In our approach, the value of information is measured by observing differences in the decision-maker's performance when provided with different types of information. The basic premise is that information affects performance. The performance of a decision- maker (or an organizational function) is measured prior to the introduction of new information and compared to the performance thereafter.

Thus with this method, we evaluate two performance levels based on two levels of information availability. The difference in performance levels (measured in dollars) is used as a surrogate for the value of the information obtained.

Models of Information Usage

In order to apply the realistic/operational value of information, we need to evaluate performance. To do so, we proceed as follows:

  • We build a model of a process which uses information to generate revenue.
  • We work out two scenarios: one with a different information content based on the use of a data mining technique, the other without it.
  • We measure the revenue difference in the two scenarios as the dollar value of the information.

This is shown in Figure 2.
Note that we rely on information usage and not data usage. While data refers to the values of attributes some objects have (e.g., the profession and age of John Smith, the price of a product, etc.), information refers to the distributions of the values among clusters of objects (e.g., athletes buy more soft drinks than bankers, people buy paints and paint brushes together, teachers respond better to certain direct mail campaigns than others, etc.).

Figure 2

Customer Prospecting

As an example, we will focus on the value of an organization's customer base because of the recognized importance of relationship management as the basis of businesses. Suppose that an organization is planning a campaign to solicit new customers. The prospecting process begins with a segmented list of potential customers, which the organization will contact by mail, telephone, etc. Depending on the source of the prospect list, various attributes may be known about these individuals. The organization will probably conduct a test mailing of randomly selected names from the list, collect data about responses and product sales from the test, and then correlate this to the attributes of the prospect. See Figure 3.

Figure 3

An analysis of these responses is necessary to design the prospecting campaign. Using rather simple analysis techniques, responses are grouped into strata based on common attributes of customers in the group, such as age, income, education, etc. These attributes are then used for selecting the "best prospects" from the prospect list and for estimating the response rates and new customers from the campaign.

For example, a simple analysis of responses from the test mailing identified white-collar professionals in the 30-40 age bracket, with incomes of $70,000 or higher, as the highest response strata (2 percent response). Mailing scenario 1 would target these individuals for the prospecting campaign. Using this information, bottom-line business results could be estimated.

But what if we somehow could obtain additional information about the responses from the test mailing? Using data mining techniques, such as cluster and contribution analysis, it is possible to examine many more combinations of attributes in building the customer strata. Plus, bottom-line contribution, not just response rates, can be considered in defining "best prospects."

EXERCISE REQUIREMENTS:
**1)** Retype the passage on the value of information, starting with "An analysis of" and going on through "from the campaign.".
**2)** Go through the entries and copy out every line that contains the string "axis".

GIVEN RECORDS:
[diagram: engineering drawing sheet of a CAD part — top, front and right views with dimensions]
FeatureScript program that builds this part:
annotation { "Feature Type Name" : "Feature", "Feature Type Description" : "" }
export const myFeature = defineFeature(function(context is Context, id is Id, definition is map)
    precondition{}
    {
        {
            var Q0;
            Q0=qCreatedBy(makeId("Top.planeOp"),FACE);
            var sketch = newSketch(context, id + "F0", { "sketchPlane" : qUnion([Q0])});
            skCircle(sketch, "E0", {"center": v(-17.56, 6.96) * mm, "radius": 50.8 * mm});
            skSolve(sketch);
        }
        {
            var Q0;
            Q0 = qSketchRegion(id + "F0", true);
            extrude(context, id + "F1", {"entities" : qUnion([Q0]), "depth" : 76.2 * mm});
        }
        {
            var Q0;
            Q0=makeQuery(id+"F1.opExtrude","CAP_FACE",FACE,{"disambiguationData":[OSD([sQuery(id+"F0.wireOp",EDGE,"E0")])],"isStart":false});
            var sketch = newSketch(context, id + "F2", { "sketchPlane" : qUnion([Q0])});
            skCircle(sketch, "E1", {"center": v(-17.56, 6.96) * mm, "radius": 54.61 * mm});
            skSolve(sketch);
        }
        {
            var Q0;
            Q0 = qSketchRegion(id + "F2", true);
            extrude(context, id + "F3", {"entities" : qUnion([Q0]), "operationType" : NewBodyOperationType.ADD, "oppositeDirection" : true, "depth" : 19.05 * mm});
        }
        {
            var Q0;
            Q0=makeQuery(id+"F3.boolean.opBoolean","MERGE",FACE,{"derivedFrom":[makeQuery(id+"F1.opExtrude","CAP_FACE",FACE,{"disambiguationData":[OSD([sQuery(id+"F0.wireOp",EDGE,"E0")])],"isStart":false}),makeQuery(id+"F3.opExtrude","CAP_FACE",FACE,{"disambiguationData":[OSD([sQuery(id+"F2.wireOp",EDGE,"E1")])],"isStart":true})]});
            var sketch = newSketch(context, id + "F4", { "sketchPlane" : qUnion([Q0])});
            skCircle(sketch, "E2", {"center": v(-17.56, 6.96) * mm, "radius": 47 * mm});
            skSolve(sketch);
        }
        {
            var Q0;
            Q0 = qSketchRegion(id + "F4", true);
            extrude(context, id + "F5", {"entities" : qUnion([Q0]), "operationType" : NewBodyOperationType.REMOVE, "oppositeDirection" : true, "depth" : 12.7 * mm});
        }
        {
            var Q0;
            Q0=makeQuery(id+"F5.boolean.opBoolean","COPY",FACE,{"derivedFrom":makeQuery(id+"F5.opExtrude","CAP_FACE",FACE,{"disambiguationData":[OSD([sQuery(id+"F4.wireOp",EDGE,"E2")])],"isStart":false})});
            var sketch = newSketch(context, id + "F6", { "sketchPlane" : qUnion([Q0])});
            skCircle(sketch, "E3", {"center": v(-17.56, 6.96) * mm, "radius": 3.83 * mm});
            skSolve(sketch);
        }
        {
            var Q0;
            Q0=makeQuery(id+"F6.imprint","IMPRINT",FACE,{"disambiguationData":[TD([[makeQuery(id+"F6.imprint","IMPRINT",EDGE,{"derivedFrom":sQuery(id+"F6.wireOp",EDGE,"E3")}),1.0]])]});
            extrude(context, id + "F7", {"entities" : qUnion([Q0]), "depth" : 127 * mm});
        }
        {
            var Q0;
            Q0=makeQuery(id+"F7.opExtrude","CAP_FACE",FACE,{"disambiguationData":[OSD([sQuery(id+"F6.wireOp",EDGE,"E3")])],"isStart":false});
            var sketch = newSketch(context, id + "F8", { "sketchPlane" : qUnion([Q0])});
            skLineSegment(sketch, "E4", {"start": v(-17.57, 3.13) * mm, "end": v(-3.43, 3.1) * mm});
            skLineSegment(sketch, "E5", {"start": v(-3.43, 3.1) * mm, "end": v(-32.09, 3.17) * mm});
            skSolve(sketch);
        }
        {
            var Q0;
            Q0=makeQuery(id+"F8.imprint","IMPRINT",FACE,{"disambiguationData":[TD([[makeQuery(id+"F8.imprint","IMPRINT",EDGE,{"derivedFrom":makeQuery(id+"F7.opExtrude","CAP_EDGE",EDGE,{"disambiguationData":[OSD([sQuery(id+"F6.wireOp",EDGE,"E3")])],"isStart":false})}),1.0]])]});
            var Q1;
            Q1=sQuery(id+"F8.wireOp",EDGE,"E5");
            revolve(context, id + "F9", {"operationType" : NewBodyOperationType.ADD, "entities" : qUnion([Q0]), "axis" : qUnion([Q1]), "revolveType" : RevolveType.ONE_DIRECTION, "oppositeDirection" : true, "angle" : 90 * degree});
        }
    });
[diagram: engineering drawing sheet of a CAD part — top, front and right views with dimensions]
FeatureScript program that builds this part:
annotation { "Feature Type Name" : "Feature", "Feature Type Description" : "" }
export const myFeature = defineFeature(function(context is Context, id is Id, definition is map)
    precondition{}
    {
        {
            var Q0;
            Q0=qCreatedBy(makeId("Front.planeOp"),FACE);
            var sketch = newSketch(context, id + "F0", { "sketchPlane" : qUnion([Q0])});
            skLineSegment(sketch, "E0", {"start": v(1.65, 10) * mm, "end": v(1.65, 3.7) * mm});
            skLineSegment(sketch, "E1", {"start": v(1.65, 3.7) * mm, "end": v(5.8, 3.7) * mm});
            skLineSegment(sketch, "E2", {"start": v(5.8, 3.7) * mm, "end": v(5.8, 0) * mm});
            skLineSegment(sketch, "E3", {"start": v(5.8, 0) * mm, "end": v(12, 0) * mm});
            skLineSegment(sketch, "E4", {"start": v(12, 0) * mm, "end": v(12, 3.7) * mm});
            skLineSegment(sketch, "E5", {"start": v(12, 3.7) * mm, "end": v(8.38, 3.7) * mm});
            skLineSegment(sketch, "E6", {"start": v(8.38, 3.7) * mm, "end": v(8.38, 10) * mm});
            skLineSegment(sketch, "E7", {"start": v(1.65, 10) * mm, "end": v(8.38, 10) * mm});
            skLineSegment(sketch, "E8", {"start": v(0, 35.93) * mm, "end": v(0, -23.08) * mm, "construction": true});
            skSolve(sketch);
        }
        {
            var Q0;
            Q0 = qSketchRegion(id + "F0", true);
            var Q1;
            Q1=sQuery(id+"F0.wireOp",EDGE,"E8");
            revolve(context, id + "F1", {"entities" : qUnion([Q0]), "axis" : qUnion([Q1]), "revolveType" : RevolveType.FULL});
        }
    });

RESULTS IN ORDER:
**1)**
An analysis of these responses is necessary to design the prospecting campaign. Using rather simple analysis techniques, responses are grouped into strata based on common attributes of customers in the group, such as age, income, education, etc. These attributes are then used for selecting the "best prospects" from the prospect list and for estimating the response rates and new customers from the campaign.

**2)**
            revolve(context, id + "F9", {"operationType" : NewBodyOperationType.ADD, "entities" : qUnion([Q0]), "axis" : qUnion([Q1]), "revolveType" : RevolveType.ONE_DIRECTION, "oppositeDirection" : true, "angle" : 90 * degree});
            revolve(context, id + "F1", {"entities" : qUnion([Q0]), "axis" : qUnion([Q1]), "revolveType" : RevolveType.FULL});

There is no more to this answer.